Janos Libeny aus Czakvar im westungarischen Kominat Stuhlweißenburg war ein halbes Jahr jünger. Er saß nun schon seit fast zwei Wochen täglich auf der Bank, um die Gewohnheiten des Kaisers zu beobachten. Bei einem Trödler auf dem Tandelmarkt nah der Heumarktkaserne hatte der Schneidergeselle ein langes Messer gekauft und es auf beiden Seiten scharf zuschleifen lassen.
Auf dem Balkan drohte wieder einmal Krieg zwischen Rußland und der Türkei, und in Kroatien stand eine 50.000 Mann starke österreichische Armee zum Einmarsch in Bosnien bereit. Auf der Kärntnerbastei trat Franz Joseph an die Brüstung des Festungswalls und beobachtete einen Trupp Soldaten, die im Stadtgraben exerzierten. Der Schneidergeselle Libeny sprang von seinem Sitz auf, schnellte auf den Kaiser zu und stach mit dem zugeschliffenen Messer von hinten auf Franz Joseph ein.

> [Entnommenes Material]
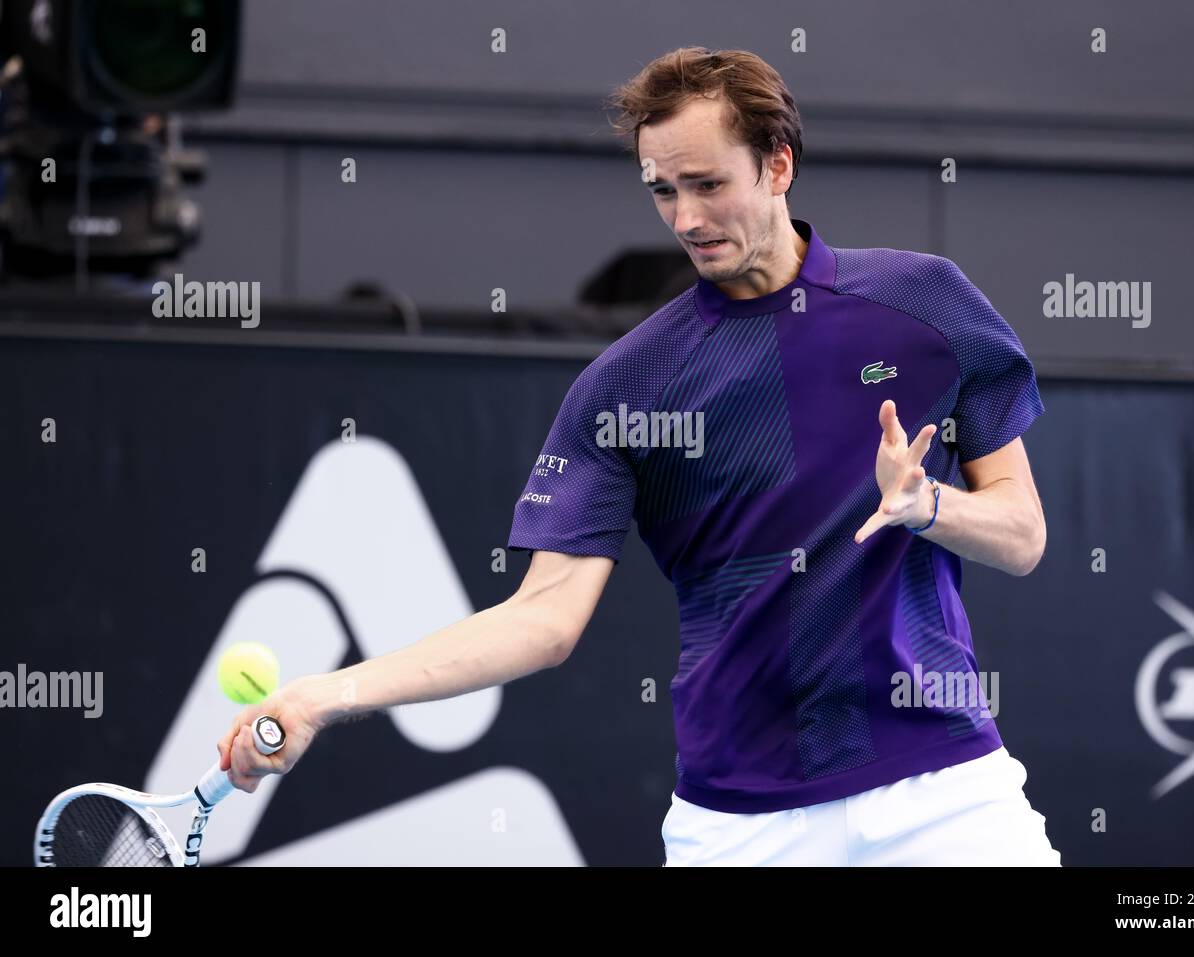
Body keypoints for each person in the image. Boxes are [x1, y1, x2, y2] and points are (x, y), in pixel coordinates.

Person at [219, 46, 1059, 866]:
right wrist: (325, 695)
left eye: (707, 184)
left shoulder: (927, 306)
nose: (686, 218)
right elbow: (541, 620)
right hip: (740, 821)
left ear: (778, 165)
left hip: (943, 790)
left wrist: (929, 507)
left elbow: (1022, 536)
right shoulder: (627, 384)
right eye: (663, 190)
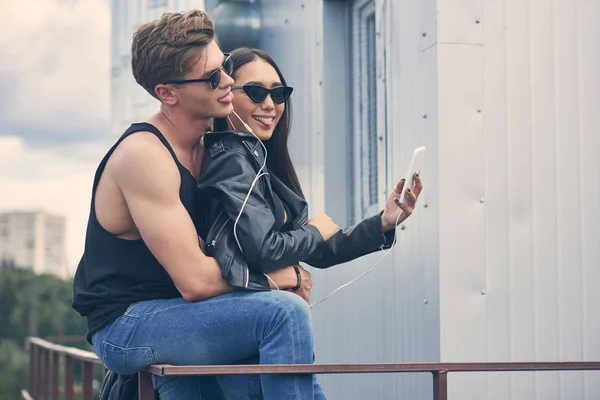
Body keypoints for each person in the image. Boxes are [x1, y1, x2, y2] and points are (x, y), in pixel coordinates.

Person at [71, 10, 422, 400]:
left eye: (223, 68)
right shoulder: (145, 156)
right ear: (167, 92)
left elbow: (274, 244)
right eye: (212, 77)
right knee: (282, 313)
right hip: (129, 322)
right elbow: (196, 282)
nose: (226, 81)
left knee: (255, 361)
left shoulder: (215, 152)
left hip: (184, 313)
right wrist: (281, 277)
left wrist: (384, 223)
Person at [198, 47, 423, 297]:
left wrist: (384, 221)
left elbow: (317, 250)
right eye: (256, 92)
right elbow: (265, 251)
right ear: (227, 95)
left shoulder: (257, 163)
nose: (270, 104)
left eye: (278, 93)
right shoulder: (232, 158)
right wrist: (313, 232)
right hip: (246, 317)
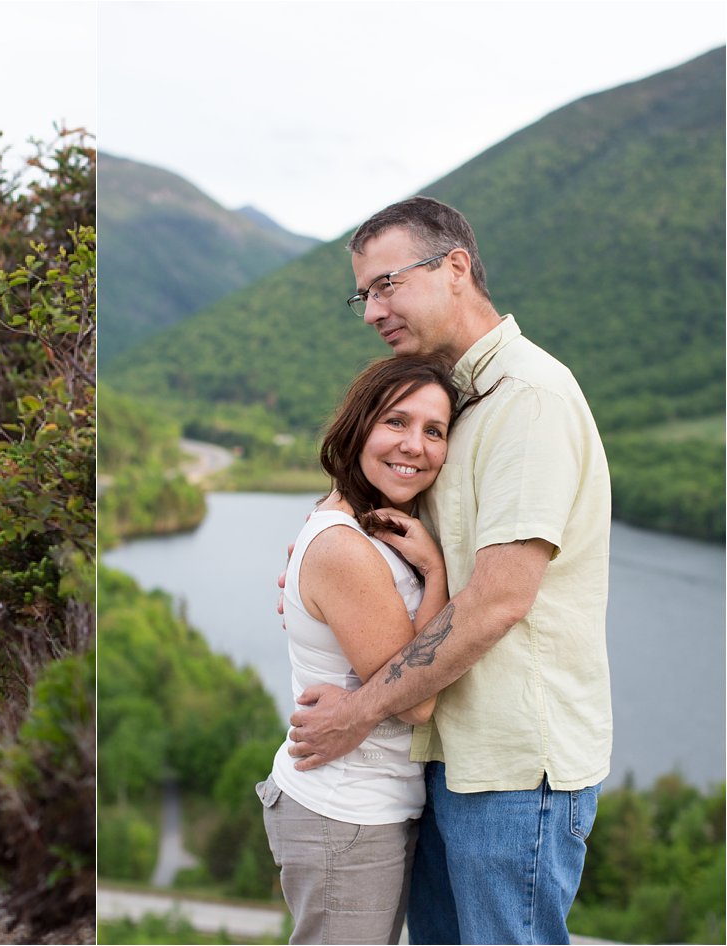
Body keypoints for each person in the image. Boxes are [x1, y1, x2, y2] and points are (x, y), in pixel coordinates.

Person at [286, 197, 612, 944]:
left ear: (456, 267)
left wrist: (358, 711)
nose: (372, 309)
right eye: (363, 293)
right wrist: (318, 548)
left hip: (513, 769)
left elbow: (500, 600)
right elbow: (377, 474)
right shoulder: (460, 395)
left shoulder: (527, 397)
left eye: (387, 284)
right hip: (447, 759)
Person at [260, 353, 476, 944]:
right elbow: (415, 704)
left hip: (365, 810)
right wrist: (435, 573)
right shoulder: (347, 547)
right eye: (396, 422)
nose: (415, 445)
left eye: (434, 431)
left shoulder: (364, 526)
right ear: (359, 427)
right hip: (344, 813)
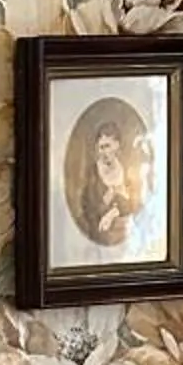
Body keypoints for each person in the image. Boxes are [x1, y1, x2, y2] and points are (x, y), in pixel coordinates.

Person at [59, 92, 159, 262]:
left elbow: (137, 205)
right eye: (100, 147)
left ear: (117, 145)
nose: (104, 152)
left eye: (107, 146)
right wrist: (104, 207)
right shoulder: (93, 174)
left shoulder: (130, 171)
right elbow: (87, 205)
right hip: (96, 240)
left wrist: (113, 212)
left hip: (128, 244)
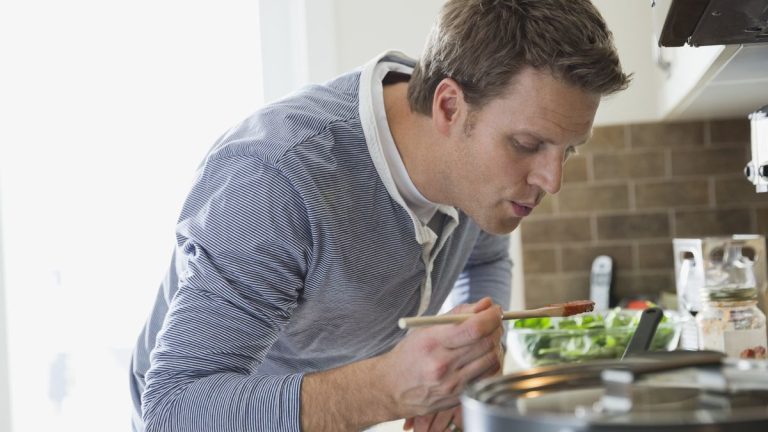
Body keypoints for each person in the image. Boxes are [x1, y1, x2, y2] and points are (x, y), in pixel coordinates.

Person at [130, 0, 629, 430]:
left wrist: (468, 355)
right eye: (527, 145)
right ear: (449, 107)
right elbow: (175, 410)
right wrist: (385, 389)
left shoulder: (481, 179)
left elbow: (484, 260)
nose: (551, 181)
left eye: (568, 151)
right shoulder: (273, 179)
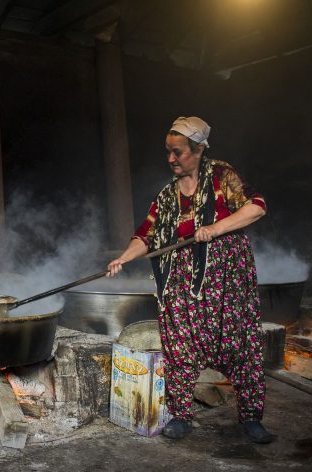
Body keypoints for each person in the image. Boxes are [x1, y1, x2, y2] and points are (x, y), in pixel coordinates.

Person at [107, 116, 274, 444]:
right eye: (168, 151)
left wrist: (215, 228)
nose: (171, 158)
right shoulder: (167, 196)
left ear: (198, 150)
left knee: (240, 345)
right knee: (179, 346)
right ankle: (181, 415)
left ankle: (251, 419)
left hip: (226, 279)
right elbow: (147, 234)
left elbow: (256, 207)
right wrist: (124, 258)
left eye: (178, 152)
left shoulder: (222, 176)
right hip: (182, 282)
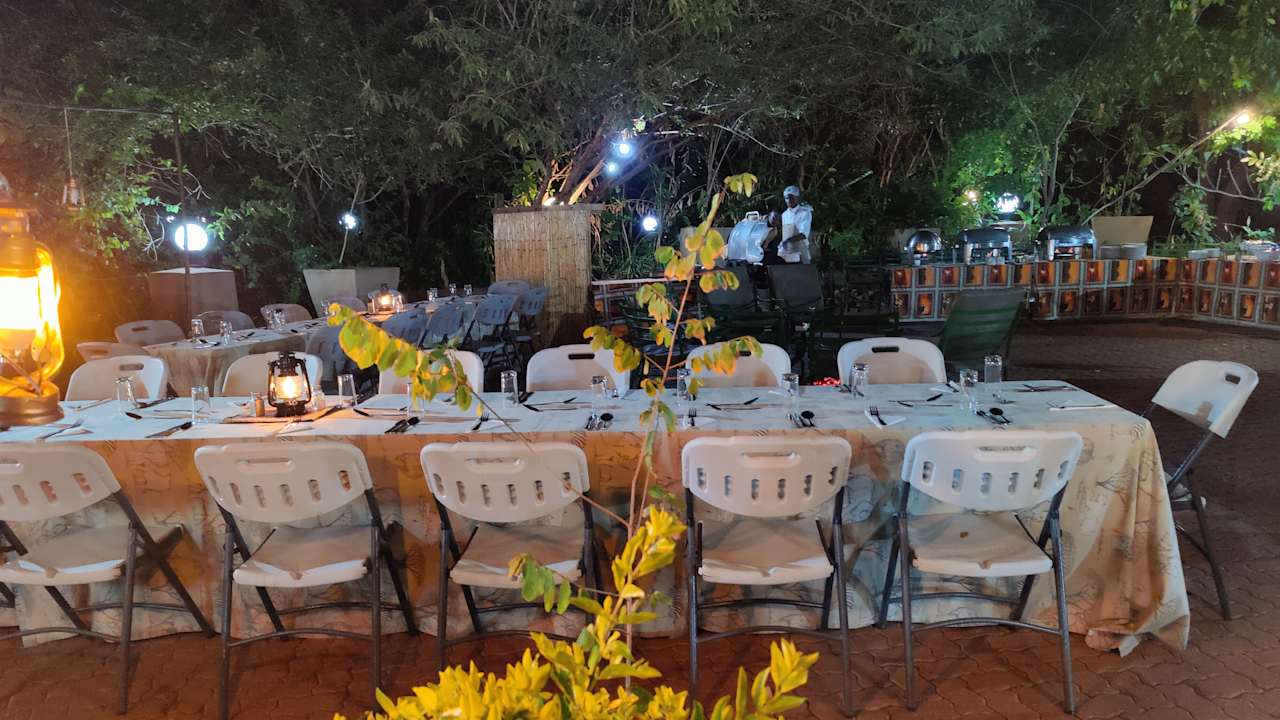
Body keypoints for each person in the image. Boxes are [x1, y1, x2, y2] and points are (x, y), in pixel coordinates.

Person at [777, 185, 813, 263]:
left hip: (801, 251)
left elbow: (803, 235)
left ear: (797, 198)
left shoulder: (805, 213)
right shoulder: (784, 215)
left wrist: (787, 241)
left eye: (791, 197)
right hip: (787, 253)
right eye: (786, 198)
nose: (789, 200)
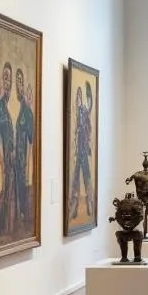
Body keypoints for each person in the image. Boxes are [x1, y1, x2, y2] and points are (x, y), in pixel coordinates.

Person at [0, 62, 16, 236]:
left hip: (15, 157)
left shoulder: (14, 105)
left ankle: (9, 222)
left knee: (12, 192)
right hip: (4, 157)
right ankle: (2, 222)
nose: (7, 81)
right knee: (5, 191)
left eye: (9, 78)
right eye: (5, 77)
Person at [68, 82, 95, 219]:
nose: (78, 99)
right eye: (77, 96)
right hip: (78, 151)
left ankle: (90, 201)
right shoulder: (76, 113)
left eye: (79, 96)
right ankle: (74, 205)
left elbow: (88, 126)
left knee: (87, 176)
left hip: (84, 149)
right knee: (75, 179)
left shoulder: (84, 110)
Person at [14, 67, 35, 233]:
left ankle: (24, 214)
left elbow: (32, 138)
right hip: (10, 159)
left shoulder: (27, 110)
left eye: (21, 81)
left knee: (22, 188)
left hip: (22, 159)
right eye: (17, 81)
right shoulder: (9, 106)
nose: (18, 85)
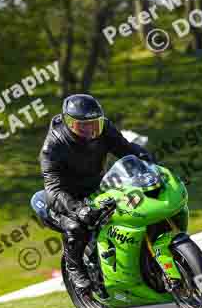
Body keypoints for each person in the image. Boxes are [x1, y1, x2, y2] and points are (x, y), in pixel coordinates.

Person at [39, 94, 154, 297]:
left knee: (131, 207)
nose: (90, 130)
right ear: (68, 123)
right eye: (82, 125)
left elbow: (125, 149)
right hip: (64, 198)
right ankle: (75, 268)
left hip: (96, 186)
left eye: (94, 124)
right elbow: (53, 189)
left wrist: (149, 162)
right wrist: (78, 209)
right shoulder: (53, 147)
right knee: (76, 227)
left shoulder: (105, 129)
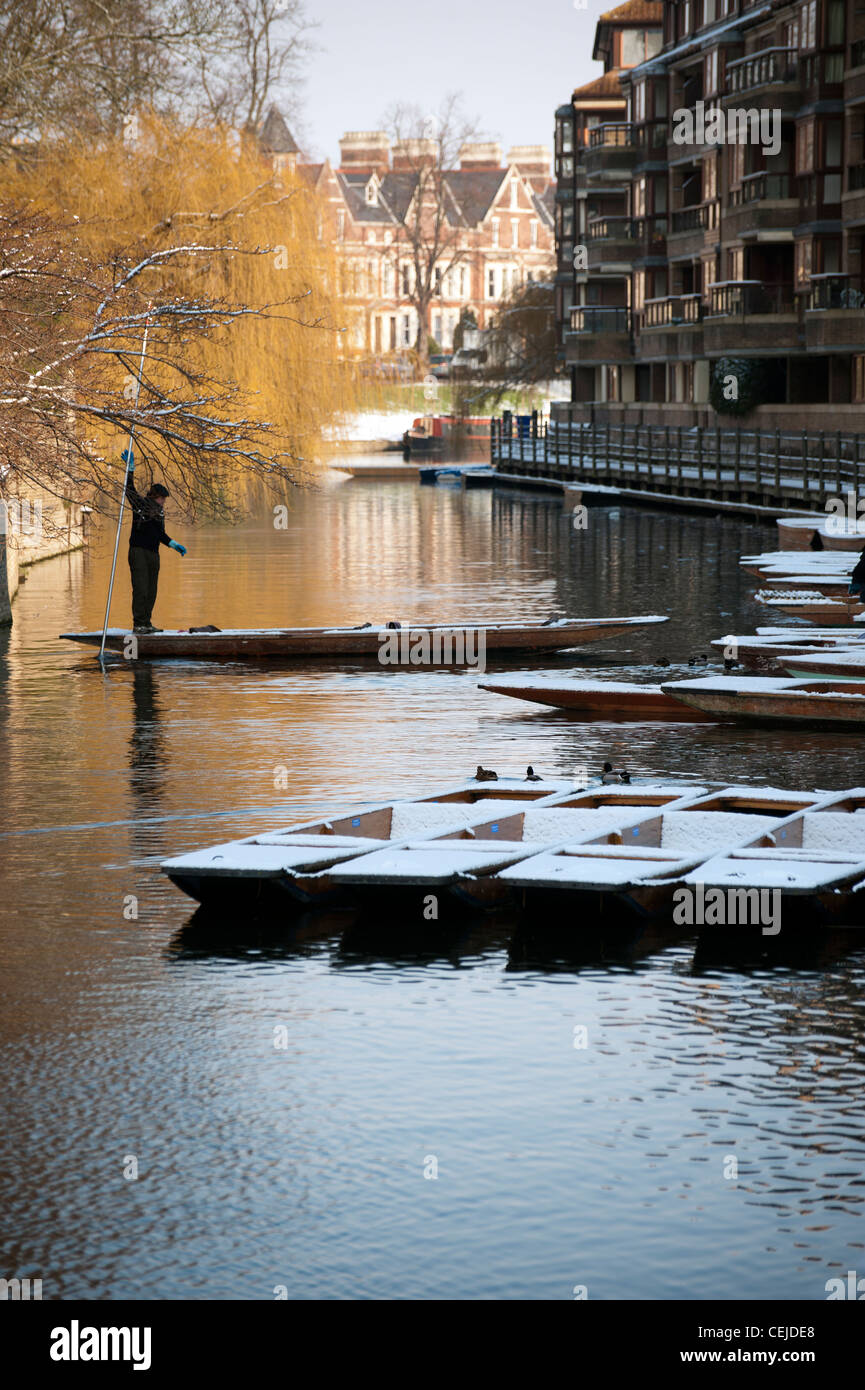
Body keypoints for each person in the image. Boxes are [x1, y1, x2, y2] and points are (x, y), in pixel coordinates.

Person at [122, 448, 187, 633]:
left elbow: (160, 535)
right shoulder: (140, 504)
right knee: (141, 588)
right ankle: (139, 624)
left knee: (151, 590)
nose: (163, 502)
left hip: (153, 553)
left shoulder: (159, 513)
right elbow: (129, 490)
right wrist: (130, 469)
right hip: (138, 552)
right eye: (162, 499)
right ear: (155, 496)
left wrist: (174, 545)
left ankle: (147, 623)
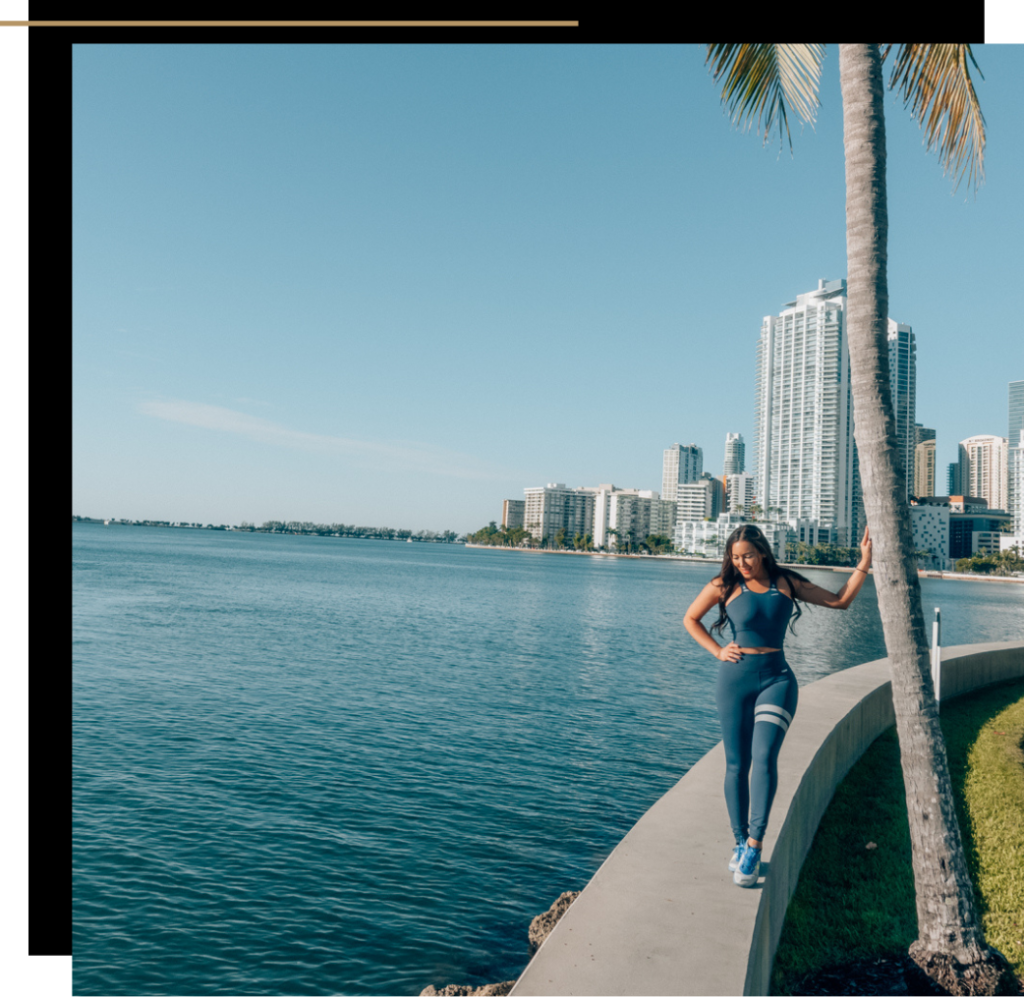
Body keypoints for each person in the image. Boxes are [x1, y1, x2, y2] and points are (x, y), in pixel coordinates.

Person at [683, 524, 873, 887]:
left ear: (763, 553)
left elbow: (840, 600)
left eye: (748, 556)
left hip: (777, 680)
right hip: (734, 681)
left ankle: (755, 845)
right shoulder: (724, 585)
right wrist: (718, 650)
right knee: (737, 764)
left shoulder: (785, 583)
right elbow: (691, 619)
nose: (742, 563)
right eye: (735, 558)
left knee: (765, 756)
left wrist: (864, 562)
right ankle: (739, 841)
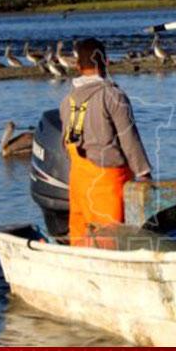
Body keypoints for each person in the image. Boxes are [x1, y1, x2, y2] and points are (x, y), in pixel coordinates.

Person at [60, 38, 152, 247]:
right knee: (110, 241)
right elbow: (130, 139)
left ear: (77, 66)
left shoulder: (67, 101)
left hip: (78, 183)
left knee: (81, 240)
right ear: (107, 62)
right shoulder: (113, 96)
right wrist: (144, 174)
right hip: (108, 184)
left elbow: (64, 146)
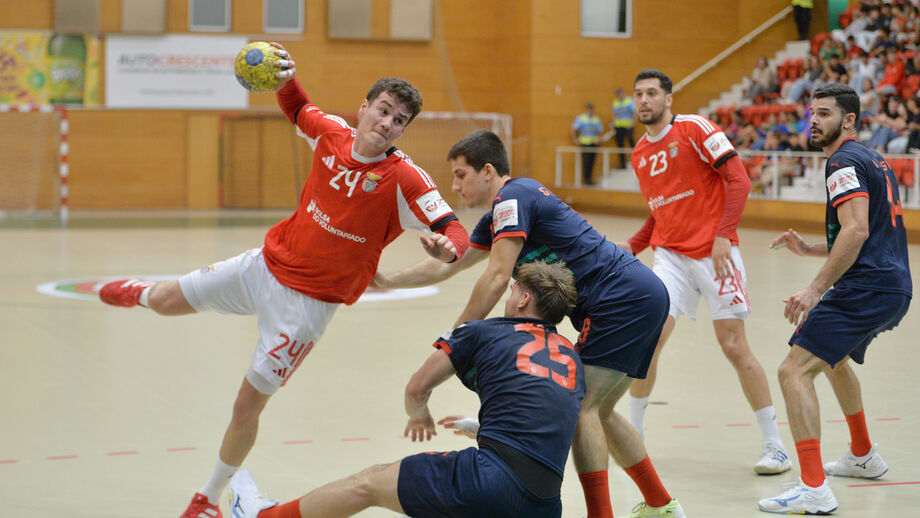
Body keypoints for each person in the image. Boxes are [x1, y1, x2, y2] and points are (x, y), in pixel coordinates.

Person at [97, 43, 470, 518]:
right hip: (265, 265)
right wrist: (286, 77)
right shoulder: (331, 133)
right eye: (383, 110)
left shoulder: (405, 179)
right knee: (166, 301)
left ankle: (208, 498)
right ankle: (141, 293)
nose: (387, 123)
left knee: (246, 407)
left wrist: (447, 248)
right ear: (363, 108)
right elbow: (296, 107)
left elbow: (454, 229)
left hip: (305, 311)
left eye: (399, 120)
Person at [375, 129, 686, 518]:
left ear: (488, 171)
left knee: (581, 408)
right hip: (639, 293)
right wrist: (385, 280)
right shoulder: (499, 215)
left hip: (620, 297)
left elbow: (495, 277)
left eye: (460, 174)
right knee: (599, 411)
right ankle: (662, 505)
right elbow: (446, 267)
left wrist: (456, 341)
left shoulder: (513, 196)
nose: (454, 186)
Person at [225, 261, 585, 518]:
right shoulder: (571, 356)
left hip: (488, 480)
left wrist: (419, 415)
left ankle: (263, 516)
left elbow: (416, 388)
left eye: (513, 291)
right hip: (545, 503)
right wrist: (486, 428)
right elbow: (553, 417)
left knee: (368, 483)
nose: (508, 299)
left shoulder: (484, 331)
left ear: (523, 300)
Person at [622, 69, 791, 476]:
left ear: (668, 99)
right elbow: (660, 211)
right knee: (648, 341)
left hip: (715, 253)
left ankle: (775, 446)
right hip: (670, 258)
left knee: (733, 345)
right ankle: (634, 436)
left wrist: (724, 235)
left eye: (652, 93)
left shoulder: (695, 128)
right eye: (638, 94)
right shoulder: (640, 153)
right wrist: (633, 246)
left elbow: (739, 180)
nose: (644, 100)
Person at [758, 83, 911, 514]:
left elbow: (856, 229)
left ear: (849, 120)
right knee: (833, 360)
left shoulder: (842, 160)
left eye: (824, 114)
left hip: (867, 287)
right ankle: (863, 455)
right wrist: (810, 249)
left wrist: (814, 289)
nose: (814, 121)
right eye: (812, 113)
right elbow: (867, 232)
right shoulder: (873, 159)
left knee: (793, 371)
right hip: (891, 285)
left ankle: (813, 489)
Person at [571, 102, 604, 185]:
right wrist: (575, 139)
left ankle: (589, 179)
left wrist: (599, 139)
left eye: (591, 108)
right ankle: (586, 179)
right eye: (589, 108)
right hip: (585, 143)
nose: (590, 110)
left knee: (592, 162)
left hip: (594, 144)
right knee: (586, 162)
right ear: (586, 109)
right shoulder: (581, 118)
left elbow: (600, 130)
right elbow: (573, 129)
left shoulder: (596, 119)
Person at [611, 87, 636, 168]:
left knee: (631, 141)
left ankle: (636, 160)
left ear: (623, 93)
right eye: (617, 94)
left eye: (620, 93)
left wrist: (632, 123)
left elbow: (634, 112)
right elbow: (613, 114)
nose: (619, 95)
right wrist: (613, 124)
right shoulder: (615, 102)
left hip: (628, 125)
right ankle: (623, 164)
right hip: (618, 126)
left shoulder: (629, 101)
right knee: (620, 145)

> [Arbeitsaufträge]
• a. Fasse den Text über den Messerangriff auf Franz Joseph in zwei Sätzen zusammen.
• b. Schreibe den Text über den Messerangriff auf Franz Joseph nach seinem letzten Satz weiter.
Die Zeilen sind eigenständiges Material und gehören nicht zum Text.

> [Schriftliche Lösungen]
• a. Der Schneidergeselle Janos Libeny aus Czakvar hatte fast zwei Wochen lang täglich von einer Bank aus die Gewohnheiten des Kaisers beobachtet und bei einem Trödler ein langes Messer gekauft, das er beidseitig scharf schleifen ließ. Als Franz Joseph auf der Kärntnerbastei Soldaten beim Exerzieren im Stadtgraben zusah, sprang Libeny auf und stach von hinten mit dem Messer auf ihn ein.

• b.
Der Kaiser erlitt eine stark blutende Verletzung im Genick. O'Donell zog seinen Säbel. Er kam nicht dazu, ihn zu benützen, denn ein eben seines Weges kommender Hausbesitzer von der Wieden, Christian Joseph Ettenreich, schlug den Attentäter mit den Fäusten nieder. "Eljen Kossuth", rief Janos Libeny bei seiner Festnahme.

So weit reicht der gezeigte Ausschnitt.